§ **Document passage**:
[Start of Attachment]

Canexus has a total of six manufacturing plants - five in Canada and one in Brazil - organized into three business units. Highlights for each unit are as follows:



- North America sodium chlorate:
- First quarter sales revenue for the North American sodium chlorate
segment was $52.3 million, a four per cent increase from the comparable
period in 2007. Increased sales volumes of five per cent were offset
only slightly by lower realized selling prices. Price increases
implemented in 2007 and in January 2008 almost entirely offset the 16
per cent appreciation in the Canadian dollar between quarters. The
increase in sales volumes was due to strong demand from US customers.
Gross margins increased to 30 per cent from 29 per cent in the same
period last year primarily due to overall lower per unit production
costs as a result of increased production volumes between quarters, and
increased production at our low-cost Brandon plant following start-up
in February of our expansion project, offset by higher electricity
costs incurred by our Bruderheim, Alberta, plant.

[End of Attachment]

§ **Recorded data**:
[Start of Attachment]

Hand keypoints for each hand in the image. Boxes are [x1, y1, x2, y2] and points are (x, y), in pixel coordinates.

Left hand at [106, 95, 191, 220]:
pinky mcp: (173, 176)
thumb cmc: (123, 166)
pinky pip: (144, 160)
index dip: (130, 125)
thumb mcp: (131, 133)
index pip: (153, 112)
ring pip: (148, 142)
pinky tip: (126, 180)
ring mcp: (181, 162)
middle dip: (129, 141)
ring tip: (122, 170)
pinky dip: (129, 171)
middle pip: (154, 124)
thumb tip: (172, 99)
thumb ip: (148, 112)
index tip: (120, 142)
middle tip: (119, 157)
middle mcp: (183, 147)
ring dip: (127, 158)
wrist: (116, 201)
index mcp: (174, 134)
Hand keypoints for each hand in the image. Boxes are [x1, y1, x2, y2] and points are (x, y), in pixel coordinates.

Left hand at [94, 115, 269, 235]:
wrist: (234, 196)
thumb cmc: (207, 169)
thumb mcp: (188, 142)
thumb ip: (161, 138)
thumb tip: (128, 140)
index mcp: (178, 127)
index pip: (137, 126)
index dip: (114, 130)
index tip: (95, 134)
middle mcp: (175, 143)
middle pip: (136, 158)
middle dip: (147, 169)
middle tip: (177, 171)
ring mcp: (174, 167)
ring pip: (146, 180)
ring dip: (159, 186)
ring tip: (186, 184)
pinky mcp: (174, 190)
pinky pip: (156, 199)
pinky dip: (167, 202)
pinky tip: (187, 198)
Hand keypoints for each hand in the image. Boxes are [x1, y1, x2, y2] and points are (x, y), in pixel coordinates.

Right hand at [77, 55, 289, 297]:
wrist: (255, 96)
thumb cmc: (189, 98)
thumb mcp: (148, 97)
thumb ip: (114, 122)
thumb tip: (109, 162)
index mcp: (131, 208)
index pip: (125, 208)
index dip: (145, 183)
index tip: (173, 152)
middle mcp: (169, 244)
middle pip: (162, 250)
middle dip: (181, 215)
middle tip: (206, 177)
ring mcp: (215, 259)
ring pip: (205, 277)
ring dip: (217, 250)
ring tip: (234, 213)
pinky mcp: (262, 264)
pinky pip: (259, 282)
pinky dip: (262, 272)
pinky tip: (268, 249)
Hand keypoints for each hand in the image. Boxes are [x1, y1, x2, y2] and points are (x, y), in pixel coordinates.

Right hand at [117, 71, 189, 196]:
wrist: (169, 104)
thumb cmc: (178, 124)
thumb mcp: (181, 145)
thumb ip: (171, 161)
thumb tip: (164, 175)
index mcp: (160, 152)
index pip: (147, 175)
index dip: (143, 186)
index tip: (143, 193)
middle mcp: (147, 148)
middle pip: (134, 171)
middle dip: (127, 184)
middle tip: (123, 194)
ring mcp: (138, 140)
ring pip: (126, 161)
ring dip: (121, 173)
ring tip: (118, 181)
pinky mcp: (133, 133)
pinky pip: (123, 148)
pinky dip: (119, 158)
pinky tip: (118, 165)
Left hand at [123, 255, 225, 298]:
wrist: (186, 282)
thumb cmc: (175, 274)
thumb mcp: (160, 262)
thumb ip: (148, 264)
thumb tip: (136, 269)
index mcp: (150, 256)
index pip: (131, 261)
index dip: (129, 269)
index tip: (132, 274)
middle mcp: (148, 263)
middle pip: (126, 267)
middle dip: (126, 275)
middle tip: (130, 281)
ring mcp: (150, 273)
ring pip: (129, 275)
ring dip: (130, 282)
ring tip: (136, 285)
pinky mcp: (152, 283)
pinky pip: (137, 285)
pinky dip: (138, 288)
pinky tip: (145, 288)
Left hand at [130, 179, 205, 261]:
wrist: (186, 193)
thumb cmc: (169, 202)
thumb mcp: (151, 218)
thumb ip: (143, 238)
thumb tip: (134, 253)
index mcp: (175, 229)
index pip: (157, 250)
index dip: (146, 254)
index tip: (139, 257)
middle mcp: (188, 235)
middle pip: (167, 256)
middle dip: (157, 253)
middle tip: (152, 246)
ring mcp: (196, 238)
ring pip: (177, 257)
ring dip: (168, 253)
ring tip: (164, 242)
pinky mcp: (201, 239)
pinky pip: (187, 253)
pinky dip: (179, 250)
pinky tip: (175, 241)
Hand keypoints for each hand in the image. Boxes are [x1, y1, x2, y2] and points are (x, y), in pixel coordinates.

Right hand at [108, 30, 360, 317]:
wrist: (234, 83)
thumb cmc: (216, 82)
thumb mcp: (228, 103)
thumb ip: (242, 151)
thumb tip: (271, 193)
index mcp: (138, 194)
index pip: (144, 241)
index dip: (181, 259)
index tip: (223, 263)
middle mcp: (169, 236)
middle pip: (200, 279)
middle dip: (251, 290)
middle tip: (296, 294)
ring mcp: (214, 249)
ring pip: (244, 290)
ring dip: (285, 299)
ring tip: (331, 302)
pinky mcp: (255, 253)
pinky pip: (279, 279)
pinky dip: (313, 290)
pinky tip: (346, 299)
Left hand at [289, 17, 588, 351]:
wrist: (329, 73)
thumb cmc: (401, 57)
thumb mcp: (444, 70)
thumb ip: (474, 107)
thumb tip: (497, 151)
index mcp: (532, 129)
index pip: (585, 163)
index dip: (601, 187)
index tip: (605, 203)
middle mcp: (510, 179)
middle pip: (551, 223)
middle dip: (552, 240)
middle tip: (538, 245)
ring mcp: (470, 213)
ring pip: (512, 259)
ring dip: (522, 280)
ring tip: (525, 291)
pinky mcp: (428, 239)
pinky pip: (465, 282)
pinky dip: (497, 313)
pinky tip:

[End of Attachment]

§ **Things to do**:
a) Reproduce word for word the portion of the Canexus sodium chlorate passage that begins with the words containing "Canexus has a" and ends with "from US customers.".
b) Write the next part of the Canexus sodium chlorate passage, starting right after its last sentence.

§ **Set of answers**:
a)
Canexus has a total of six manufacturing plants - five in Canada and one in Brazil - organized into three business units. Highlights for each unit are as follows:



- North America sodium chlorate:
- First quarter sales revenue for the North American sodium chlorate
segment was $52.3 million, a four per cent increase from the comparable
period in 2007. Increased sales volumes of five per cent were offset
only slightly by lower realized selling prices. Price increases
implemented in 2007 and in January 2008 almost entirely offset the 16
per cent appreciation in the Canadian dollar between quarters. The
increase in sales volumes was due to strong demand from US customers.

b)
- Demand strengthened in the North American sodium chlorate market during
the first quarter of 2008, with increased exports and increased domestic
demand due to a strong pulp market and high pulp prices. Healthy
fundamentals, coupled with the continued strength of the Canadian
dollar, enabled sodium chlorate price increase announcements effective
in the first quarter of 2008. North American pulp mills are operating at
high rates and some have completed projects to increase pulp throughput,
further increasing sodium chlorate demand.
- The Brandon, Manitoba, Phase 7 plant expansion successfully came
on-stream February 17, 2008. The expansion quickly exceeded the 33,000
tonne project target and studies are planned to determine
debottlenecking opportunities.
- Canexus has acquired customer contracts from Olin Corporation following
the announced closure of their 20,000 metric tonne Dalhousie, New
Brunswick, sodium chlorate manufacturing facility in the first quarter
of 2008.

- North America chlor-alkali:
- Sales revenue for the North American chlor-alkali segment was $32.3
million in the first quarter, a decrease of 3 per cent from the same
period last year. The decrease was due to a decline in sales volumes
from weaker chlorine sales and lower realized selling prices for
chlorine caused both by demand and the significantly stronger Canadian
dollar. Gross margins increased to 30 per cent from 28 per cent for the
same period last year primarily due to lower electricity and period
costs and higher production volumes.
- The caustic soda market in North America experienced several supply
challenges during the first quarter of 2008 opposite strong demand in
most sectors. Caustic prices are rising significantly, partially offset
by a decline in chlorine prices associated with softer chlorine demand.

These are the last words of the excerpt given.